BrokerageHousing MarketReal Estate

The Real Brokerage is pleased with its growth in 2022

The firm saw its transaction count rise 181% year over year last year

Like other brokerage executives, Tamir Poleg, the chairman and CEO of The Real Brokerage, was quick to acknowledge the challenges the real estate industry faced last year.

“2022 was a challenging year for the housing market with Q4 as the weakest quarter,” Poleg told investors and analysts listening to the firm’s fourth-quarter earnings call Thursday morning. “For the industry, a key driver was the policy implemented by the Federal Reserve in response to the persistent inflationary pressures, which resulted in seven increases to the interest rate during the year, pushing the average 30-year mortgage rate to above 6% for the first time since 2008.”

Based on his firm’s performance so far in 2023, however, Poleg is optimistic that Q4 2022 was the bottom of the market.

And, despite the challenges the industry faced, Poleg was pleased with his firm’s overall performance in 2022. Even with the headwinds, the firm’s annual revenue rose 214% year over year to $318.8 million, while net loss rose to $20.6 million from $11.7 million in 2021.

However, this loss could have been worse, but Poleg said Real managed to cut its operating expenses as a percentage of revenue to 13.5% compared to 18.4% in 2021.

Looking forward, Poleg said Real aims to be adjusted EBITDA positive in the second half of 2023. It’s a goal he is confident the firm will be able to meet, thanks to rising agent and transaction counts.

At the end of 2022, Real’s agent count was over 8,200 agents, up 113% year over year. As of early February 2023, the firm had over 9,000 agents. In addition, despite the number of existing home sales falling 18% year over year in 2022, Real’s transaction count was up 181% compared to a year ago to 37,500 agents, for a total sales volume of $14.4 billion, which represents a 226% yearly increase.

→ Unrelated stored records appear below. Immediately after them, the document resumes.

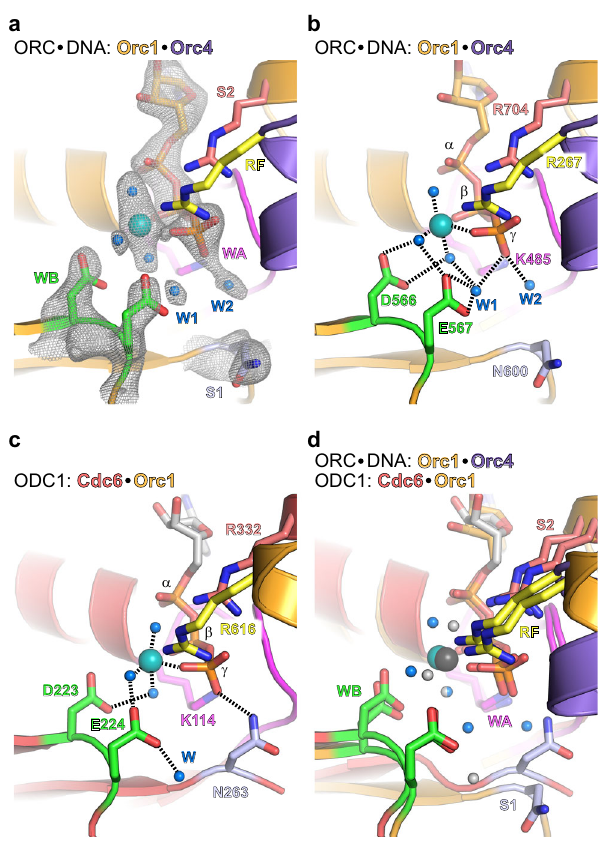
Fig. 2 The ATPase sites reside in a pre-hydrolysis state. a and b Con fi guration of the Orc1·Orc4 ATPase site in DNA-bound Sc ORC. The density-modi fi ed cryo-EM map is shown as gray mesh for ATP, Mg 2 + , waters, and Walker B and sensor 1 side chains in a . c Con fi guration of the Cdc6·Orc1 ATPase site in ODC1. Dashed lines in b and c summarize bonding interactions of water molecules and sensor 1. Superposition of the Orc1·Orc4 and Cdc6·Orc1 ATPase sites of Sc ORC·DNA and Sc ORC·DNA·Cdc6, respectively, highlights the different conformations of the sensor 1 residues. Magnesium and waters are shown in teal and blue, respectively; an exception is the Orc1·Cdc6 site in ( d ), where the corresponding elements are colored gray. See also Supplementary Fig.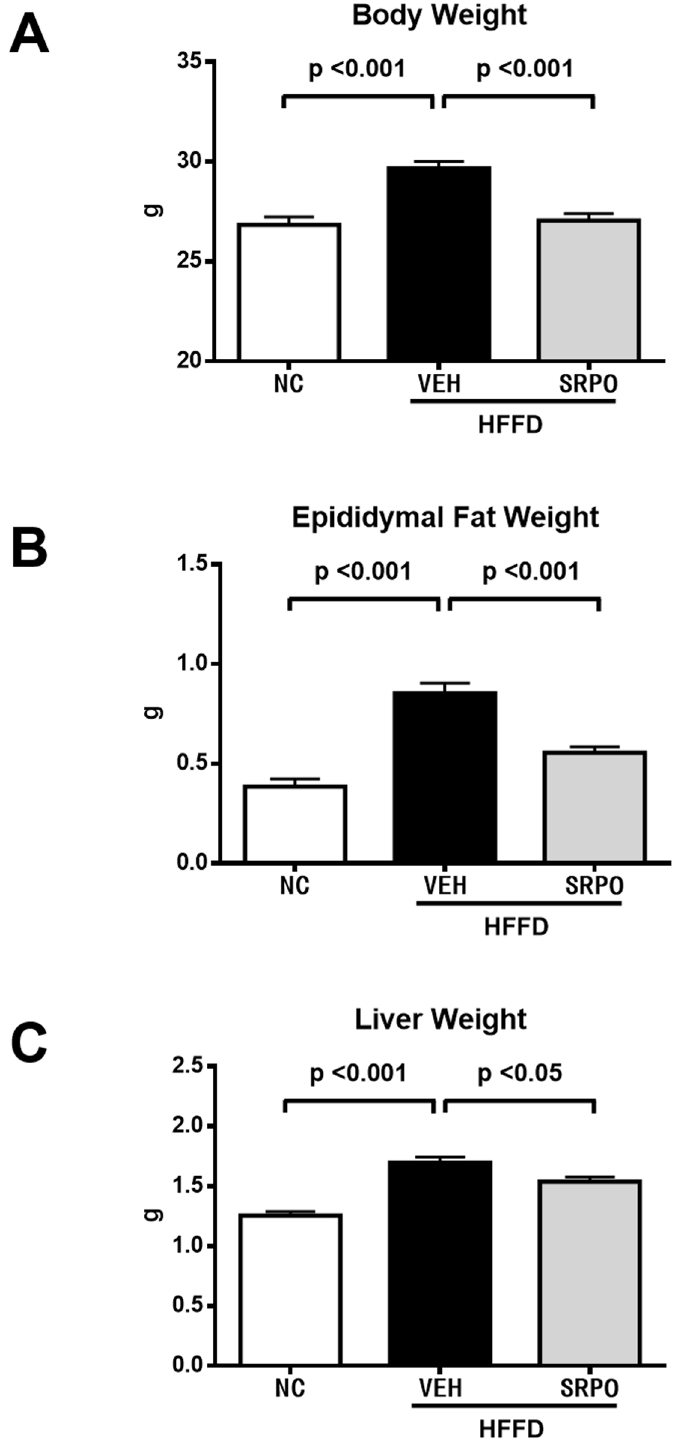
Fig 1. Effects of SRPO on HFFD-induced obesity. (A) Body weight (n = 17, 28, 29). (B) Epididymal fat weight (n = 13, 18, 18). (C) Liver weight (n = 17, 23, 25). Values are the mean ± SE in each group. (Abbreviations: NC = normal chow; HFFD = high-fat high-fructose diet; VEH = vehicle; SRPO = Sarpogrelate hydrochloride.)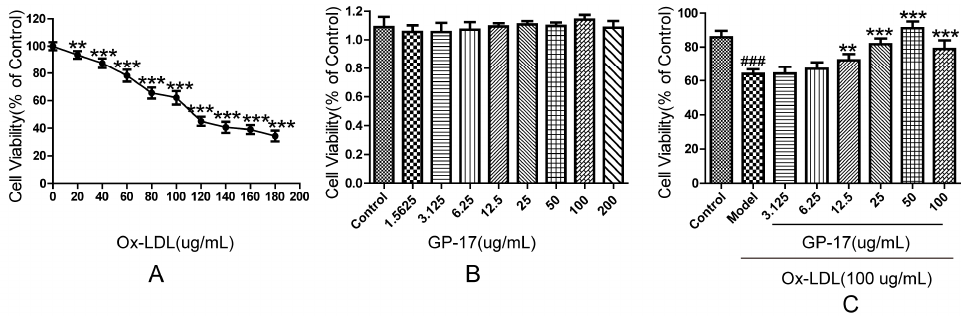
Figure 5. Cytoprotective effects of GP-17 on Ox-LDL-induced cytotoxicity in HUVECs. ( A ) HUVECs were treated with Ox-LDL at different concentrations for 24 h. Cell viability was measured by MTT assays; ( B ) Cell viability of HUVECs incubated with different concentrations of GP-17 for 12 h; ( C ) Incubation with GP-17 significantly lowered Ox-LDL-induced cell injury. Cell viability was measured by MTT assays. The values are expressed as the mean ± S.E.M. from three independent experiments. ### p < 0.001 vs. Control; ** p < 0.01; *** p < 0.001 vs. Model. MTT, 3-(4,5-dimethylthiazol-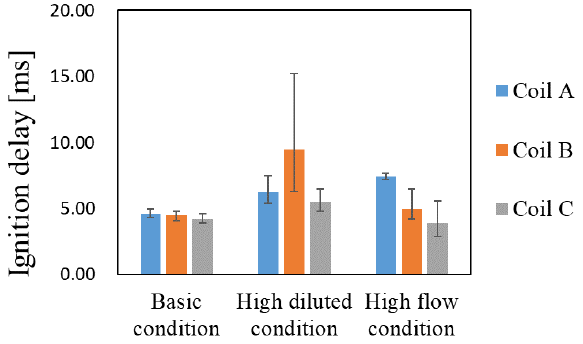
Figure 8. Ignition delay of all the conditions.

When the market experienced its largest contraction in the fourth quarter of 2022, the transaction count was up 85% year over year to 9,745. However, at least some of this increase can be attributed to the rising agent count, as the average number of transactions per agent in Q4 fell from 3.4 in 2021 to 2.8 in 2022.

“Our agent churn fell to 4.4% in Q4 from 7.3% in Q3,” Poleg said. “The lower churn helped drive our highest agent addition in company history, with nearly 1,500 net new agents joining in Q4. We believe that if you build value, that people will be attracted to this value, and this is what we have been focused on since day one of the company. We are now starting to see the signs of agents actually joining because of the value we offer. We think there is a long runway for us as a company and we are very confident that we will get to tens of thousands of agents within a couple of years.”

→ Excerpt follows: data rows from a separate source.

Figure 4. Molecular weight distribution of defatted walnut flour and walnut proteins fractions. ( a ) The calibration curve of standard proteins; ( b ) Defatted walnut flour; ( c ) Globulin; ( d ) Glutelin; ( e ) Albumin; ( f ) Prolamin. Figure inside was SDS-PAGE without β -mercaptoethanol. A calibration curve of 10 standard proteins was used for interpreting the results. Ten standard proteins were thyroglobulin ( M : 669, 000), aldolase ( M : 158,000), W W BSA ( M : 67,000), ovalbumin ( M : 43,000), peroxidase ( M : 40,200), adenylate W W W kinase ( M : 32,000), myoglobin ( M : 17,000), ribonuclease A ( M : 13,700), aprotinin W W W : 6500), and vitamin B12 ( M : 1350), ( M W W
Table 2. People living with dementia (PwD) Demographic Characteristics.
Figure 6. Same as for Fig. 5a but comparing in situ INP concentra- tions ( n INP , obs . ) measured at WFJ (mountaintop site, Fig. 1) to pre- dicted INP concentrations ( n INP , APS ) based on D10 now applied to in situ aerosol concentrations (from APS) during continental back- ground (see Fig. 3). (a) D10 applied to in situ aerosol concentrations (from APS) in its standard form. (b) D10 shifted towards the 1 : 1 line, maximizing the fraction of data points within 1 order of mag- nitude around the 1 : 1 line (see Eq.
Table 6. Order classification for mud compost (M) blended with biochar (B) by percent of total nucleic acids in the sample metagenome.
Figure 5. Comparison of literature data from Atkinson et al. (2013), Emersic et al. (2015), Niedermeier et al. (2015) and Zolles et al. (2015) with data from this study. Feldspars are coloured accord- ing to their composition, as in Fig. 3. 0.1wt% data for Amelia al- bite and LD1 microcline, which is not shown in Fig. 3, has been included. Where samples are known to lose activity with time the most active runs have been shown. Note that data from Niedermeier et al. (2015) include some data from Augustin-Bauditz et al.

While brokerage executives are pleased with these results and are confident that they will meet their financial goals, they have changed some fee structures in order to maintain their financial position in a continually challenging market.

Some of these fee changes include a new $30 fee per transaction for broker review, as well as a $100 increase in the brokerage joining fee and a $250 increase in the annual brokerage fee. For new agents, these fee changes went into place on February 1, and they will start for existing agents in on April 1.

“We expect these changes in aggregate to contribute over $5 million directly to our bottom line, with an even more significant full-year effect in 2024,” Michelle Ressler, the firm’s CFO, said. “These changes are important, as it helps put the company on a clear path to profitability, and we believe these changes will yield an even greater effect in the years to come as we continue to scale. “

Despite financial system struggles and continued mortgage rate volatility, Real executives remain optimistic when looking further into 2023.

“We are seeing a lot of conflicting trends right now in the market, but we are very optimistic about housing,” Poleg said. “At the beginning of this year, we have seen the same type of phenomenon that we had seen in the first half of 2022, meaning bidding wars and people getting over asking on homes — and we are hearing our agents reporting a lot of activity with buyers.”